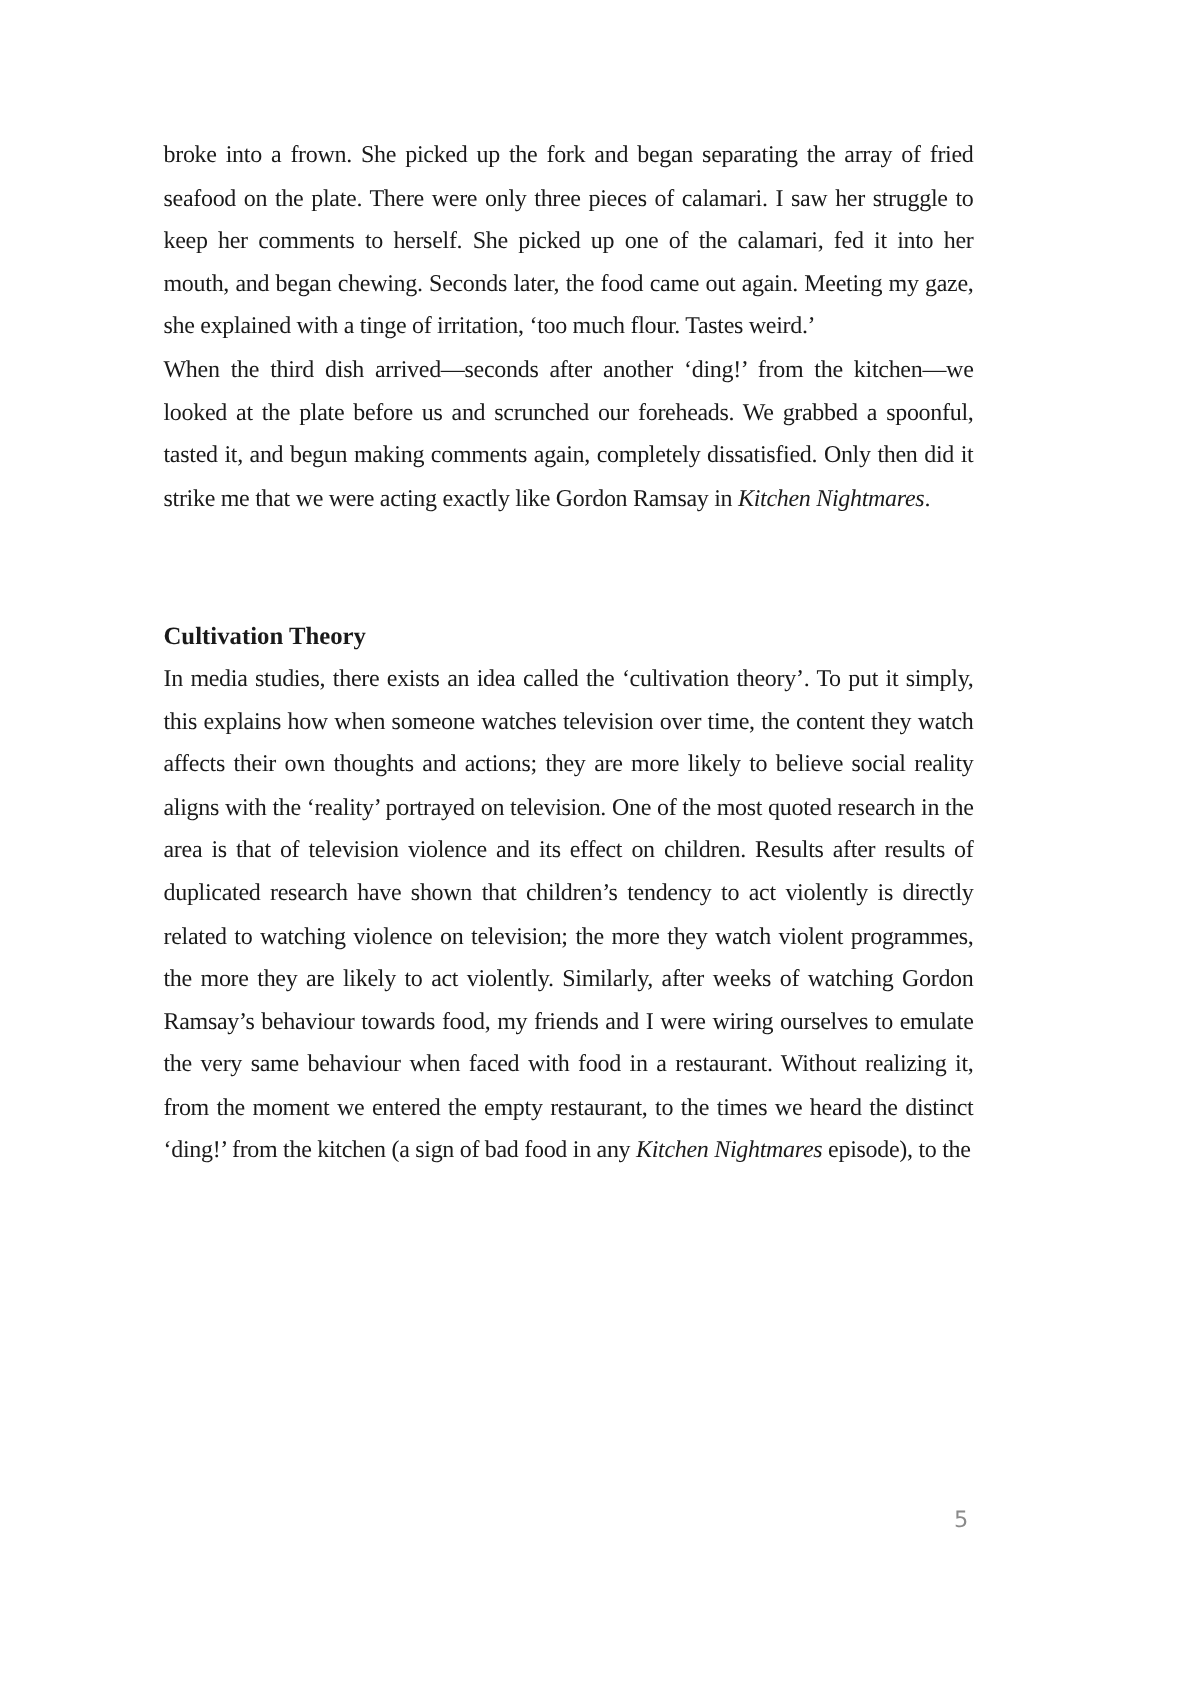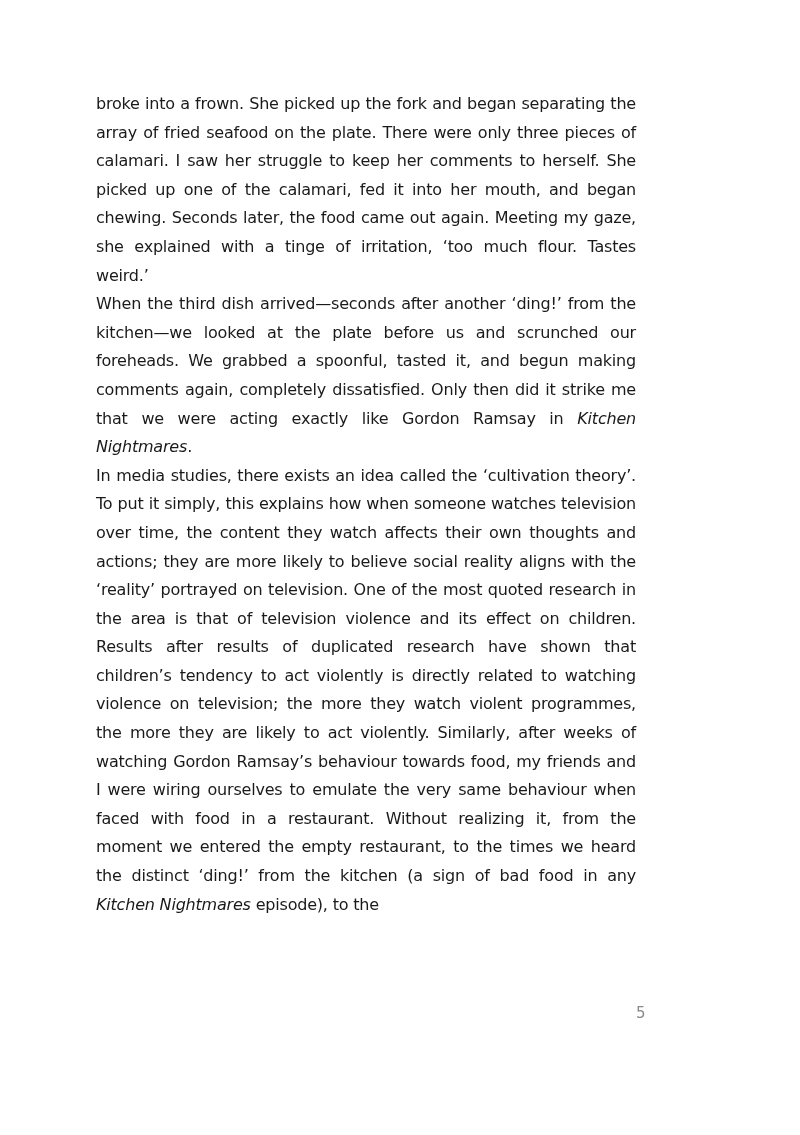--- a/index.html
+++ b/index.html
@@ -17,9 +17,10 @@
     }
     .page {
       position: absolute;
-      left: 96px;
+      left: 109px;
       top: 90px;
       width: 540px;
+      font-family: Liberation Serif, serif;
     }
     p.para {
       margin: 0;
════════════════
* _To-do item_
Copy out every entry above word for word; omit the images.

* _Your solution_
--- a/index.html
+++ b/index.html
@@ -17,9 +17,10 @@
     }
     .page {
       position: absolute;
-      left: 96px;
+      left: 109px;
       top: 90px;
       width: 540px;
+      font-family: Liberation Serif, serif;
     }
     p.para {
       margin: 0;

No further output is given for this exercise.